Le aspirazioni “non sono mai semplicemente
individuali […]. Prendono sempre forma in
stretta connessione con la vita sociale” .
In altre parole: non è possibile aspirare a
qualcosa in modo avulso da come il futuro è
inteso socialmente, e dall’insieme di previsioni
(riguardo ai contesti in cui opera, e riguardo alle
proprie possibilità di successo) che si può
ragionevolmente considerare.
Tanto gli obiettivi cui appare sensato aspirare,
quanto il sistema di previsioni sul cui sfondo si
dipana il progettato corso d’azione dipendono
dai contesti sociali, e sono interiorizzati dagli
attori come parametri che disegnano il solco
entro cui le aspirazioni soggettive si collocano.
La sociologia sa da tempo che esistono “quadri
sociali” della memoria: ma esistono quadri
sociali anche per il futuro.
Per Halbwachs, la memoria non è mai un
fatto esclusivamente individuale. Essa è
sorretta da quadri sociali che rendono conto
dei nostri criteri di selezione e di
interpretazione dei ricordi.
La “memoria collettiva” è l’insieme delle
rappresentazioni del passato che ogni gruppo
produce, custodisce e trasmette attraverso la
comunicazione dei suoi membri.
I contenuti della memoria collettiva possono
riguardare eventi accaduti durante la vita dei
membri attuali di un gruppo oppure eventi
riguardanti un passato più remoto. La memoria
collettiva può assumere una veste più o meno
istituzionalizzata, oggettivandosi in pratiche
specifiche, in luoghi o in artefatti significativi,
ma la sua origine e la sua riproduzione si situano
comunque al livello delle pratiche comunicative
di cui la vita sociale è intessuta.
Nel corso di queste pratiche si verificano
processi di selezione del passato rilevante che
possono basarsi su criteri consensuali o essere
oggetto di conflitto. In ogni caso, questi processi
non sono mai indipendenti dalla struttura di
potere che di volta in volta caratterizza il gruppo
o la società.
Quanto più la società è complessa, tante più
sono le memorie collettive che ospita. Tali
memorie si confrontano nella sfera pubblica.

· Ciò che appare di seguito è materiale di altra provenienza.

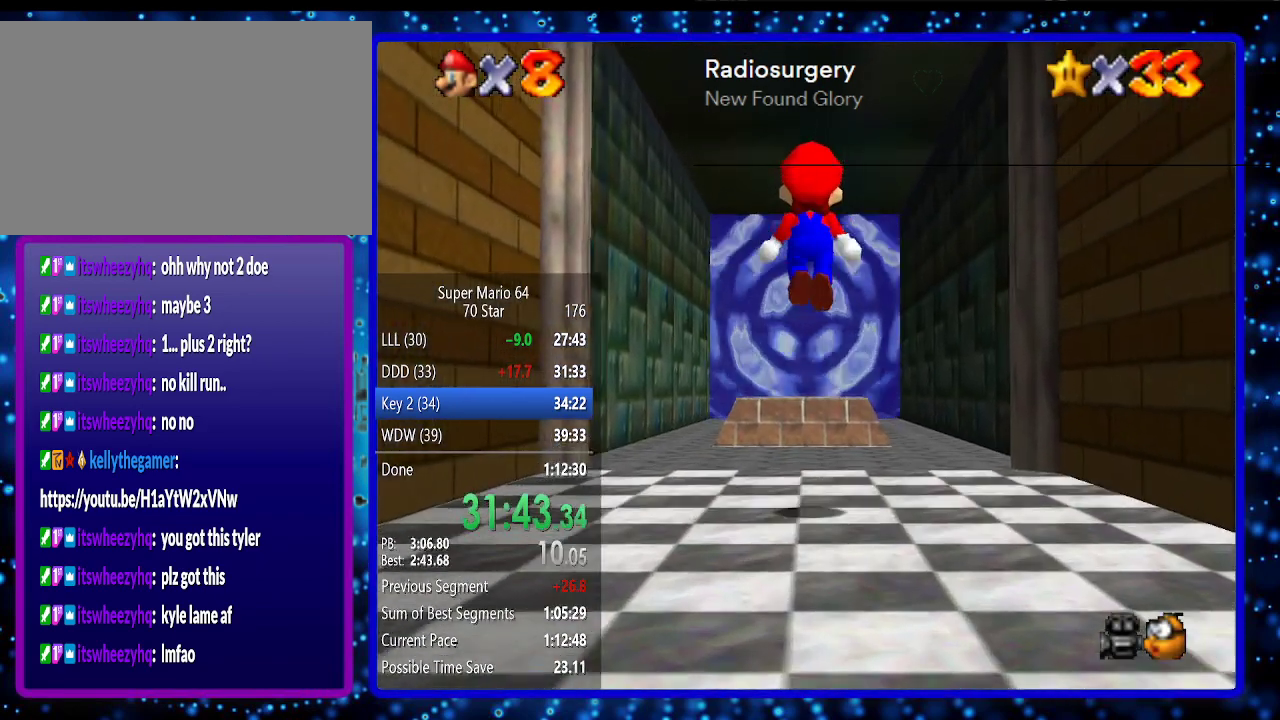
{"buttons": ["B"], "left_stick": "up", "events": [[83, "B", "down"], [150, "B", "up"], [333, "B", "down"], [367, "A", "down"], [483, "A", "up"]]}
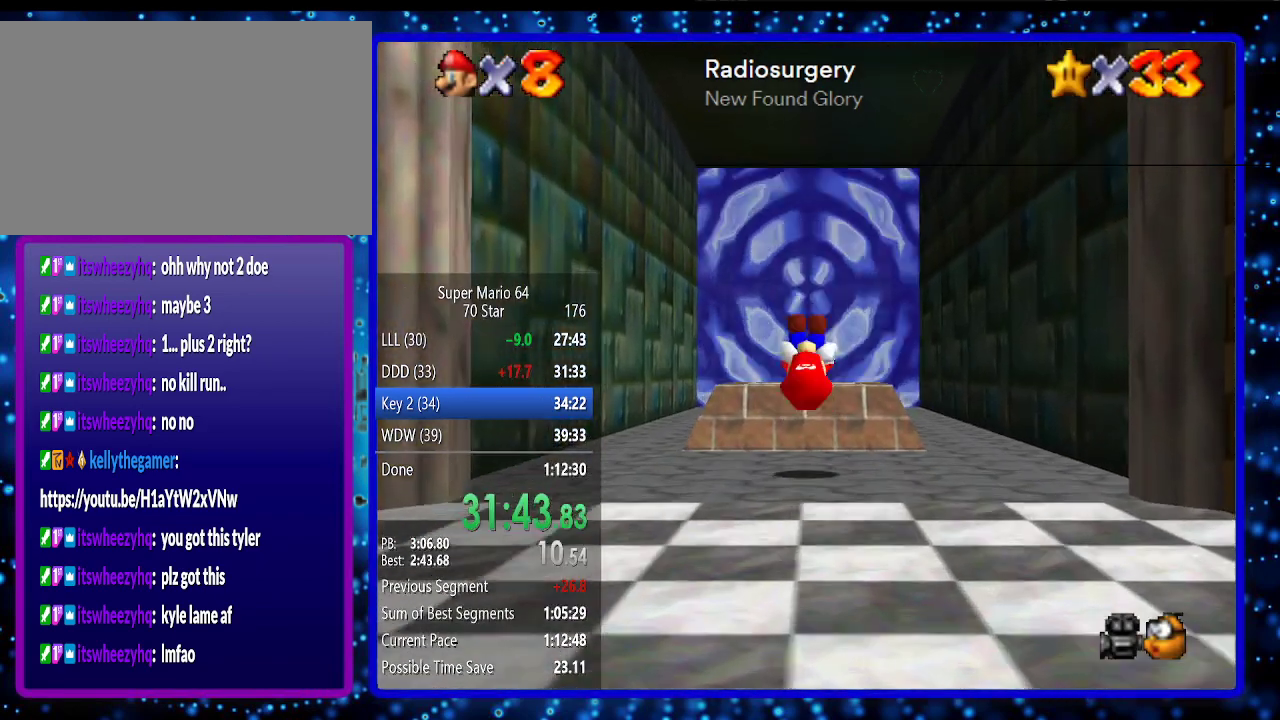
{"buttons": [], "left_stick": "center", "events": [[17, "B", "up"], [333, "left_stick", "center"]]}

La sfera pubblica comprende, fra altri
discorsi, anche discorsi che riguardano
rappresentazioni del passato.
L’insieme di queste rappresentazioni può
essere definito «memoria pubblica».
La memoria pubblica definisce i criteri di
rilevanza e di plausibilità al cui interno le
memorie individuali e collettive devono
collocarsi per avere credibilità.
E’ a ciò che ci riferiamo quando parliamo di
«quadri sociali» della memoria.
• Per quanto riguarda il futuro, il quadro
sociale entro cui esso è stato immaginato
nella modernità è stato fornito fino ad oggi,
in gran parte, dalla grande narrazione del
progresso.
Il progresso è una credenza: la credenza che - a
livello della società nel suo insieme - domani
sarà migliore di oggi. Si tratta di una
interpretazione del mutamento. E’ una credenza
che esprime il nocciolo dell’esperienza moderna:
la percezione dell’emergenza continua di novità
difficilmente comparabili con qualunque passato.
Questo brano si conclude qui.